“Para vivir en libertad,
Cristo nos ha liberado. Por tanto, manteneos firmes, y no os sometáis de nuevo
al yugo de la esclavitud.
Hermanos,
vuestra vocación es la libertad: no una libertad para que se aproveche la
carne; al contrario, sed esclavos unos de otros por amor”. Con estas palabras
el apóstol San Pablo recomienda a los hombres y mujeres de todos los tiempos el
gran don de la libertad, tema de gran actualidad, deseo por
el que han luchado y luchan los hombres, deseosos de acabar con cualquier tipo
de esclavitud. Pero San Pablo no habla de una libertad genérica, que fácilmente
puede transformarse en libertinaje y confusión, sino de una libertad muy
concreta cuyas características están bien definidas.
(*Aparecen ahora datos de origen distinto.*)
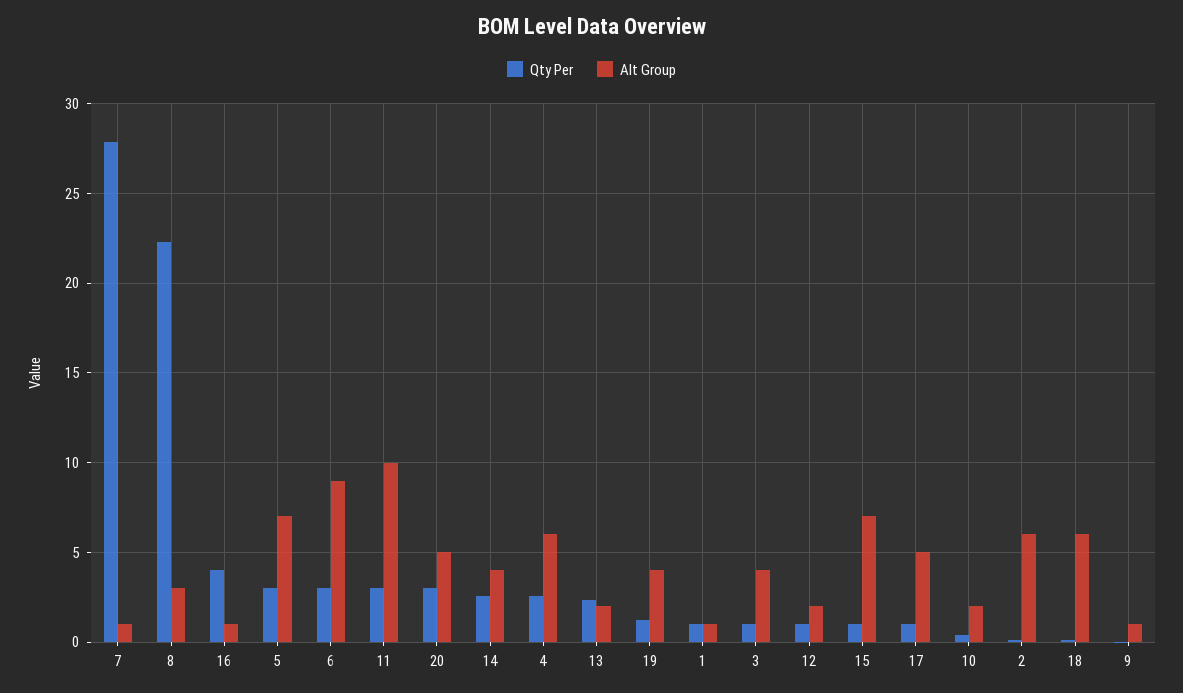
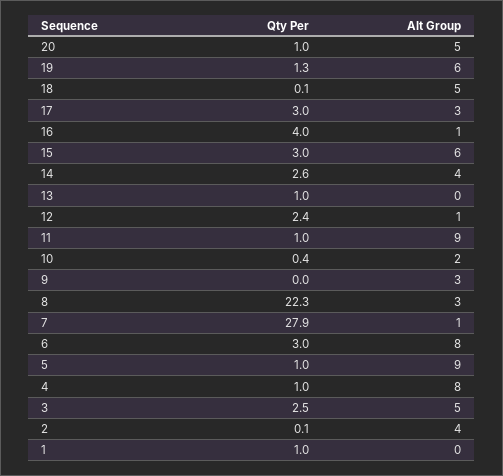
  {
    "Qty Per": {
      "7": 27.9,
      "8": 22.3,
      "16": 4,
-     "5": 3,
+     "5": 1,
      "6": 3,
-     "11": 3,
+     "11": 1,
-     "20": 3,
+     "20": 1,
      "14": 2.6,
-     "4": 2.5,
+     "4": 1,
-     "13": 2.5,
+     "13": 1,
      "19": 1.3,
      "1": 1,
-     "3": 1,
+     "3": 2.5,
-     "12": 1,
+     "12": 2.4,
-     "15": 1,
+     "15": 3,
-     "17": 1,
+     "17": 3,
      "10": 0.4,
      "2": 0.1,
      "18": 0.1,
      "9": 0
    },
    "Alt Group": {
      "7": 1,
      "8": 3,
      "16": 1,
-     "5": 7,
+     "5": 9,
-     "6": 9,
+     "6": 8,
-     "11": 10,
+     "11": 9,
      "20": 5,
      "14": 4,
-     "4": 6,
+     "4": 8,
-     "13": 2,
+     "13": 0,
-     "19": 4,
+     "19": 6,
-     "1": 1,
+     "1": 0,
-     "3": 4,
+     "3": 5,
-     "12": 2,
+     "12": 1,
-     "15": 7,
+     "15": 6,
-     "17": 5,
+     "17": 3,
      "10": 2,
-     "2": 6,
+     "2": 4,
-     "18": 6,
+     "18": 5,
-     "9": 1
+     "9": 3
    }
  }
En efecto, Jesús no nos ha liberado para que hagamos nuestro capricho, para
dar rienda suelta a nuestro egoísmo, para imponer a los demás nuestro punto de
vista al precio que sea, sino una libertad cuyo principio fundamental es el
amor, que exige el respeto del otro, de sus derechos, de sus necesidades. El
que quiere ser libre ha de imitar a Jesús, que, habiendo amado a los suyos, los
amó hasta el extremo y no dudó en asumir libremente su misma muerte por
nosotros. Esta libertad cristiana se realiza en el Espíritu de Dios que hemos
recibido y que nos lleva a seguir la voluntad de Dios antes que los deseos de
la carne o la voluntad de nuestros instintos.
Según el apóstol, Jesús, al perdonar nuestro pecado e invitarnos a vivir
como hijos de Dios en el amor, nos ha liberado del peso de la ley, que denuncia el pecado y condena al pecador.
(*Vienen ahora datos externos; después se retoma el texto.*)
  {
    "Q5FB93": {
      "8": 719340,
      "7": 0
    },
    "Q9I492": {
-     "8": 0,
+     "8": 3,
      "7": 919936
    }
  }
El amor, a la vez que nos hace libres del pecado, nos hace siervos de nuestros
hermanos. Por esto Pablo recordaba que la ley encuentra su plenitud en esta
afirmación: “Amarás al prójimo como a ti mismo”. Pablo no es un idealista que
ignora la realidad de la vida. Cuando afirma que hemos sido librados de la
carne y del pecado, no quiere decir que no tengamos que luchar contra ellos,
sino que por la fuerza del Espíritu de Jesús, podemos vencerlos y, aunque sea
con esfuerzo, podemos vivir según el amor.
En la misma linea del
discurso de Pablo conviene entender las palabras de Jesús que propone hoy el
evangelio. Lucas ha recogido cuatro breves escenas que definen la actitud que
corresponde a quienes aceptan comprometerse con Jesús y con su Evangelio. En la
primera escena, Jesús reprende a Santiago y Juan, que, indignados porque en una
aldea de Samaría no les quisieron dar alojamiento, pretendían hacer bajar fuego
del cielo. Jesús ha venido a ofrecer a los hombres la gracia y la paz, y no
entran en sus métodos la violencia o la constricción. No es Jesús quien ha de
juzgar a los hombres: el juicio corresponde a Dios, y tendrá lugar al final,
dejando suficiente espacio para la conversión.
Esta actitud hecha de paciencia y
mansedumbre, contrasta con la respuesta dada a quienes manifiestan su deseo de
ponerse a disposición de Jesús. Al primero, que proclama su voluntad de seguir
al Maestro donde vaya, Jesús le recuerda que el Hijo del hombre no tiene donde
recostar su cabeza. Su misión no es establecer un refugio seguro y cómodo, sino
un darse sin medida para el bien de los demás. Ser discípulo de Jesús exige
renunciar a la seguridad material, pues somos extranjeros y peregrinos, que no
tenemos aquí ciudad permanente. El segundo personaje, llamado por Jesús: “Sígueme”,
solicita que se le permita enterrar a su padre, una de las típicas
manifestaciones de la piedad filial recomendada por la Ley. El tercero pide,
antes de seguir al Señor, poder despedirse de sus familiares. Pero Jesús, en
los dos casos es tajante: “Deja que los muertos entierren a los muertos”, dice
a uno: “El que echa mano al arado y sigue mirando atrás no sirve”, dice al
otro.
La libertad de hijos de
Dios que Jesús nos ha alcanzado exige de nuestra parte una actitud decidida y
generosa. Dejemos pues atrás el pasado sin nostalgias, y sigamos a Jesús, sin
detenernos en cálculos mezquinos, en el camino que lleva al Reino.